A propósito dessa dilaceração económica: depois das notícias
ao longo da última década de nomeações políticas para a administração da Caixa
Geral de Depósitos, de empréstimos deste banco aos amigos e associados daqueles
diretores, e das consequentes notícias sobre a necessária recapitalização do
banco público, nesta semana o Eurostat anunciou que o défice orçamental
português, contando com essa recapitalização, se fixa em 3% do PIB – o segundo
pior da UE em 2017.
Mas saltemos sobre a estimativa de quão a corrupção
poderá pesar no desempenho económico, para registar dois apontamentos de Serra
Van-Dúnem sobre a adoção de uma “ética da responsabilidade”.
Por um lado, esta última decorre de pelo menos uma de
duas relações. A que se estabelece entre a ação e os respetivos resultados –
avaliando-se moralmente os agentes conforme os resultados das suas ações
respeitem, ou não, o compromisso que tais agentes tenham assumido para
desempenharem as respetivas funções. E a relação entre a ação e os valores que
a orientem, independentemente dos resultados – avaliando-se o agente conforme
se oriente no respeito pelo respetivo compromisso.

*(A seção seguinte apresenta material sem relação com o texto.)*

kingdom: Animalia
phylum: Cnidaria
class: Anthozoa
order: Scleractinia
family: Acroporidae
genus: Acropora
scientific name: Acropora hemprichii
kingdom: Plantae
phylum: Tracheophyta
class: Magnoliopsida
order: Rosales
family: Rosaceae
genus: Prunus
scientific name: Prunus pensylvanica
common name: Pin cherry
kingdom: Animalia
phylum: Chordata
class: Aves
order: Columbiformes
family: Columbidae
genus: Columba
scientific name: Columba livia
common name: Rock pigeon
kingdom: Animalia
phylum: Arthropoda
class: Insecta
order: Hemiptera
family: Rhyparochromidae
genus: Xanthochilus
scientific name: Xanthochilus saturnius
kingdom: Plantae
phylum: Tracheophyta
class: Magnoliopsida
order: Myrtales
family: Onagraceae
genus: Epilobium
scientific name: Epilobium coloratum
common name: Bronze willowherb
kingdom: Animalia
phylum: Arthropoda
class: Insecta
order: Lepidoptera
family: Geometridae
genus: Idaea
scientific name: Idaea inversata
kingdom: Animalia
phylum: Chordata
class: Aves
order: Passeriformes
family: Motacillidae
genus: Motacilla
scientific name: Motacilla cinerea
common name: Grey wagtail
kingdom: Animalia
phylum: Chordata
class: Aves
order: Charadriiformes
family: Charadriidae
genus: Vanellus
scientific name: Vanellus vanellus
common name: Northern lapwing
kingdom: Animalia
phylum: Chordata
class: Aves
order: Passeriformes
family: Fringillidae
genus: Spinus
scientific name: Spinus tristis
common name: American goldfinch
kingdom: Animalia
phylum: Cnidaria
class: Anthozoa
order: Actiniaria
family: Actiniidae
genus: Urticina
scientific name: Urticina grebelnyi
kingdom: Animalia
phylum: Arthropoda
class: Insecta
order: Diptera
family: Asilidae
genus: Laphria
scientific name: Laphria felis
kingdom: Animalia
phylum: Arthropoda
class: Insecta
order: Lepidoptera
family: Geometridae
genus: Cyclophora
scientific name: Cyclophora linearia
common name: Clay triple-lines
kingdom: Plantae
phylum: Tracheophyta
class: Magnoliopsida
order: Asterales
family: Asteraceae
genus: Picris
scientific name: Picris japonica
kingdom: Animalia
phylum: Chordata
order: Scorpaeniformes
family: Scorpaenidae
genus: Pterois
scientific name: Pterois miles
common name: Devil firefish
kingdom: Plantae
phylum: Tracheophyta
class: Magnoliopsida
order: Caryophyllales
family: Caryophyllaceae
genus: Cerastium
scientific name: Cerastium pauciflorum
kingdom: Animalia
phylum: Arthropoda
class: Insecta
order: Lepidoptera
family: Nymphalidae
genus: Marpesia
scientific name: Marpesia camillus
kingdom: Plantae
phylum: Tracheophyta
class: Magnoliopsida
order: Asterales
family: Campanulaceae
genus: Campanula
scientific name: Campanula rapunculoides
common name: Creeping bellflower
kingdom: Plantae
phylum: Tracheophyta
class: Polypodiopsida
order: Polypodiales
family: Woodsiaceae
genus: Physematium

De modo que tanto a educação e formação profissional,
a montante das ações, quanto os processos de avaliação do desempenho, a jusante
deste, devem incidir nos valores que orientam as ações e/ou nas consequências
delas.
Por outro lado – à atenção do Senhor Presidente da
Assembleia da República – “a atitude que os órgãos adoptarem diante de casos de
corrupção será um primeiro sinal claro da preocupação com aquilo que pertence a
todos” (p. 158). Da preocupação… ou da falta dela, entenda-se.
Mas não apenas à atenção dos detentores dos cargos
institucionais. Referindo Bryan Turner, o nosso autor distingue a “cidadania
passiva”, a impor pelo Estado aos cidadãos, e a “cidadania activa, a partir ‘de
baixo’, como reforço das próprias Instituições” (p. 159). A preservação do
Estado de Direito – em que a lei está acima de quaisquer interesses privados –
cabe pois tanto àqueles a quem os restantes, provisoriamente, confiam os cargos
públicos, quer entretanto a todos estes outros.
Numa vigilância e intervenção “a partir ‘de
baixo’” que, como ao que julgo saber também será o caso do meu amigo José
Octávio em Angola, por cada pequena vitória pode bem sofrer umas quantas
derrotas. No entanto, desistir da cidadania ativa por causa destas, é não
perceber que o que primeiramente está em causa face à corrupção não é o estado
da res publica. É a escolha do que
cada um de nós quer vir a ver no dia em que, perante a morte, olhar para si
próprio e para este rápido e pequeno percurso de vida que aí nos terá levado.